Doctor Who's anti-authoritarian attitudes betray his 1960s roots, and explain, perhaps, why he fell from public favour in the 1980s. William Hartnell's Doctor got the giggles when confronted by figures with imperial ambitions. (The Daleks' desire to conquer the Earth, he argued, made them "poor pathetic creatures".) Patrick Troughton's model was more flappable, and favoured last-minute improvisation over open revolt. Jon Pertwee's version, exiled to Earth to foil multiple extra-terrestrial incursions into the M25 area, was co-opted by the military establishment, but compensated by dressing like Jimi Hendrix and being as rude as possible to anyone in a uniform. Tom Baker's Doctor - under whom the ratings peaked at 16 million - played the part as a bohemian student radical with a wardrobe after Lautrec and a passion for defeating expectation: "I say," he grins, as the brutal manservant of a mysterious Italian count hurls him halfway across the drawing room. "What a wonderful butler! He's so violent!"
When rebellion became less fashionable, so too did Doctor Who. Peter Davison's approach was to play the character as a fallible victim of circumstance. Whereas Tom Baker died a death that Tosca might have envied - a fatal plunge from the top of Jodrell Bank - Davison exited burnt by boiling mud, labouring under a skin-shredding infection contracted from a heap of bat guano, and dodging the bullets of both sides in a dirty little drug war on an obscure little planet.

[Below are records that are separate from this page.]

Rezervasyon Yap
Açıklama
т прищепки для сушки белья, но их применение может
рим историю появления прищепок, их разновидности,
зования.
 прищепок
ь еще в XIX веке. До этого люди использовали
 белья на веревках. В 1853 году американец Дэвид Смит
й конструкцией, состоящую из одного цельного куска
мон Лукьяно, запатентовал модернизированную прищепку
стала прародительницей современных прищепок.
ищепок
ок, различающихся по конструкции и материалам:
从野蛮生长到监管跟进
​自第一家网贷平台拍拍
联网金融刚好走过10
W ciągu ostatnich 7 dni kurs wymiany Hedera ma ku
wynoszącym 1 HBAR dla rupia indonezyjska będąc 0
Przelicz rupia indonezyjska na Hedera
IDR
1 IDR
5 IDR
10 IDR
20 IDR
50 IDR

His replacement, Colin Baker, was encouraged to play against Davison's example. His Doctor was boorish, overbearing, overdressed - and crashed into the programme as it entered its most self-indulgent phase. Instead of searching out fresh terrors, Doctor Who began consuming its own past to feed the fans' hunger for nostalgia. Old adversaries of whom the broader public were scarcely aware made comeback appearances, tottering on liked faded music hall turns. The Controller of BBC 1, Michael Grade, seized an opportunity to deliver a mortal blow to a programme he'd always disliked. By 1987, the number of episodes had been halved, Baker had been unceremoniously sacked, and Doctor Who had been scheduled in a graveyard slot opposite Coronation Street. Despite a number of productive developments under Baker's successor, Sylvester McCoy, the series was effectively cancelled by degrees.

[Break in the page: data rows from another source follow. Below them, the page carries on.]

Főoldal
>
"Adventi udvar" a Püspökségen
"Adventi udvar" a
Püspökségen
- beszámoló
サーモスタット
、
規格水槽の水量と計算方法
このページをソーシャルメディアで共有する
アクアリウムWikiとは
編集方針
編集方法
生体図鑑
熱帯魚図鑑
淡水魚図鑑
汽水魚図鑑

Russell T Davies has his first production meeting on 8 December. This is an auspicious moment to be relaunching Doctor Who. CCTV has every British shopping street under surveillance. There are crops out in the fields that might be more dangerous than any Krynoid pod. Mobile phones are broiling our brains. Racist politicians are being elected to English town councils. Readers of the Daily Mail believe that Britain is already suffering an alien invasion. We are relearning the paranoias that gave shape to the original series.
Here's my advice to him. Doctor Who should forgo full-on battles with Daleks and Cybermen, even if CGI technology would now allow them to attack in more than groups of six. It should avoid passé and meaningless threats to entire galaxies. Let the Doctor deal with local problems. Let him go to the gated suburban developments and the sink estates, to B&Bs in out-of-season resorts, to moribund towns and sinister industrial estates, to the dank tower blocks where we shove the asylum seekers who pick our asparagus and froth our lattes. Let him travel through a strange England. Let him turn the world upside down.